## TASK PROMPT
Leaving out all pictures, restate word for word the lines from the one with "decorative bowl: present" through the last line of the entries.

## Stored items
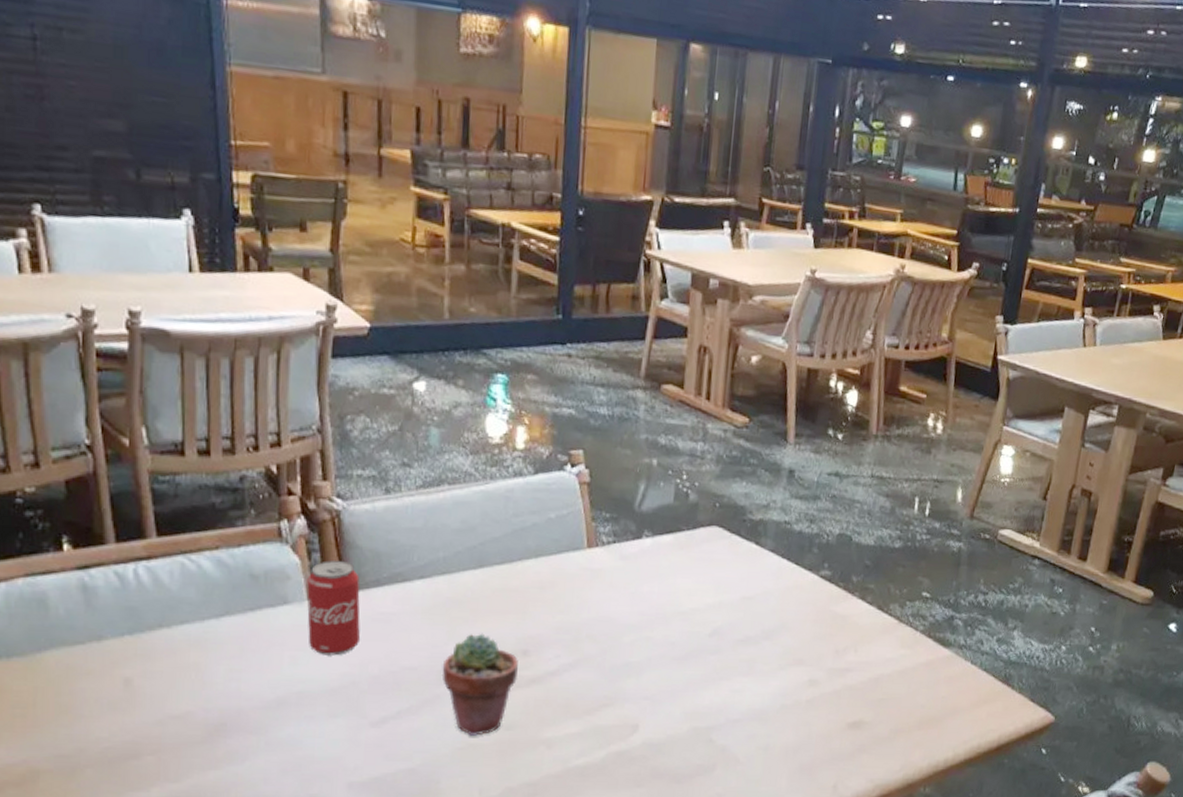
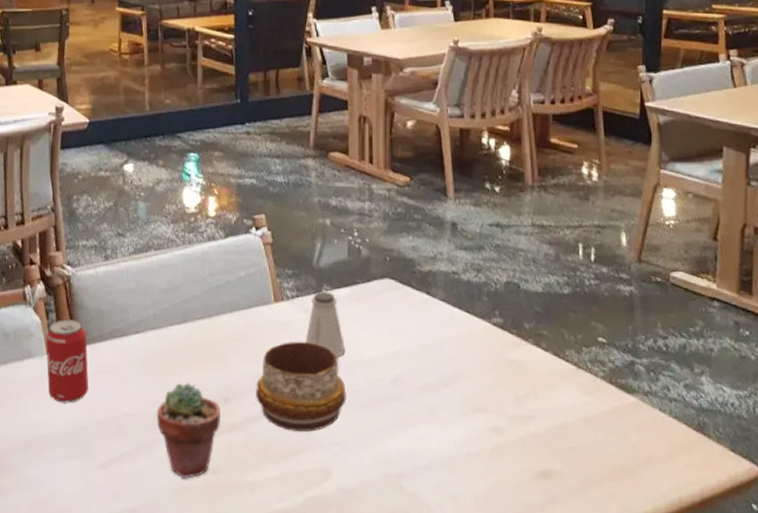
decorative bowl: none [560,590,661,686] -> present [256,341,347,432]
saltshaker: none [619,538,664,608] -> present [305,292,346,358]

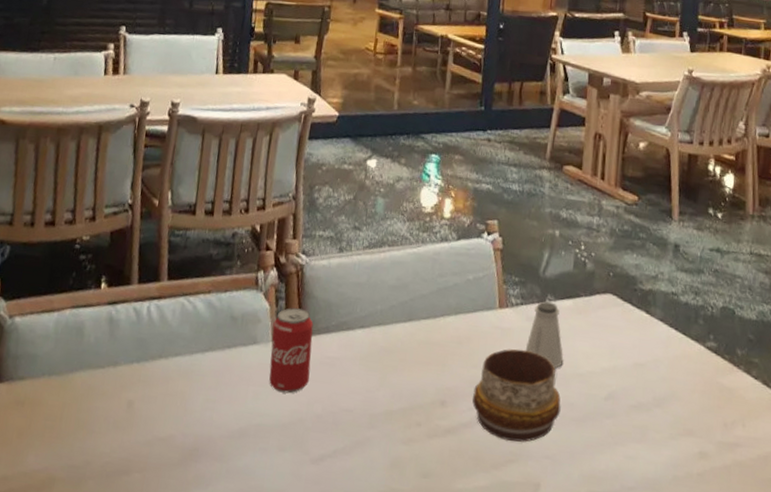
potted succulent: present [156,382,220,478] -> none [372,381,437,481]

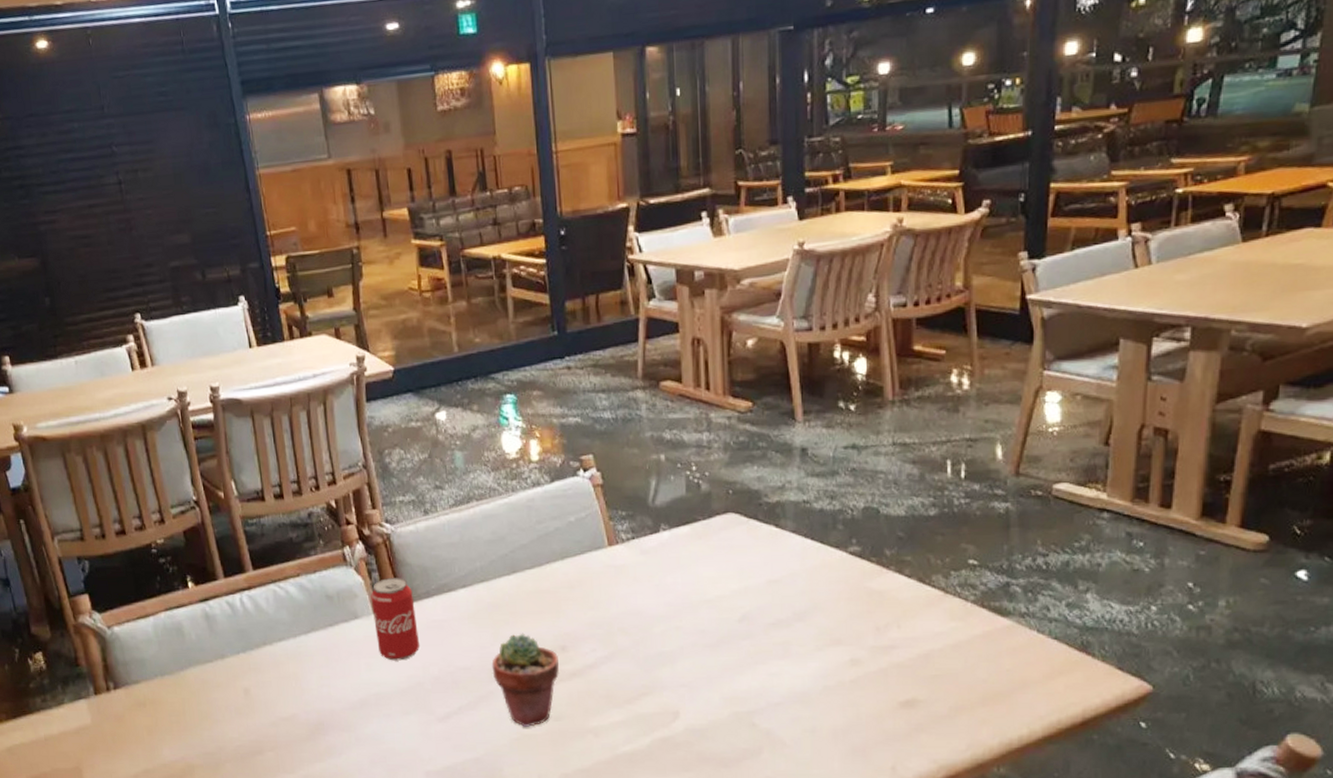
potted succulent: none [372,381,437,481] -> present [491,633,559,727]
decorative bowl: present [472,349,561,442] -> none [594,584,691,676]
saltshaker: present [525,301,564,369] -> none [643,531,688,599]

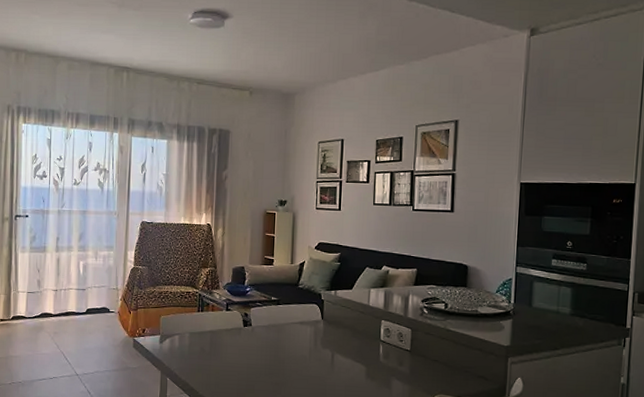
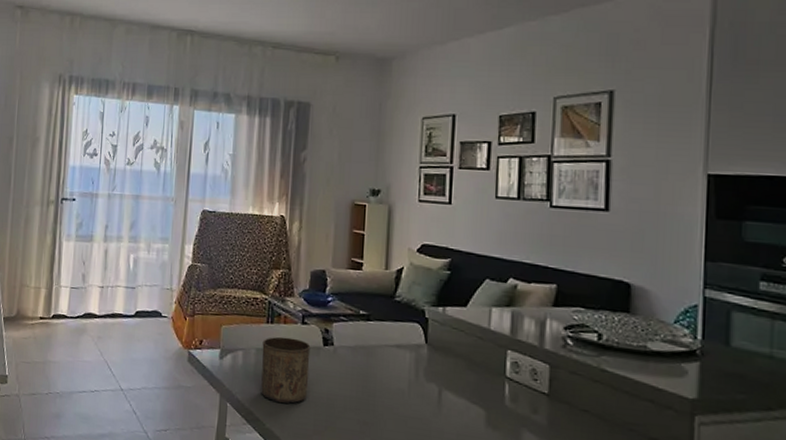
cup: none [194,322,234,374] -> present [261,336,311,404]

## FINAL ANSWER
decorative bowl: present [472,349,561,442] -> none [594,584,691,676]
saltshaker: present [525,301,564,369] -> none [643,531,688,599]

cup: none [194,322,234,374] -> present [261,336,311,404]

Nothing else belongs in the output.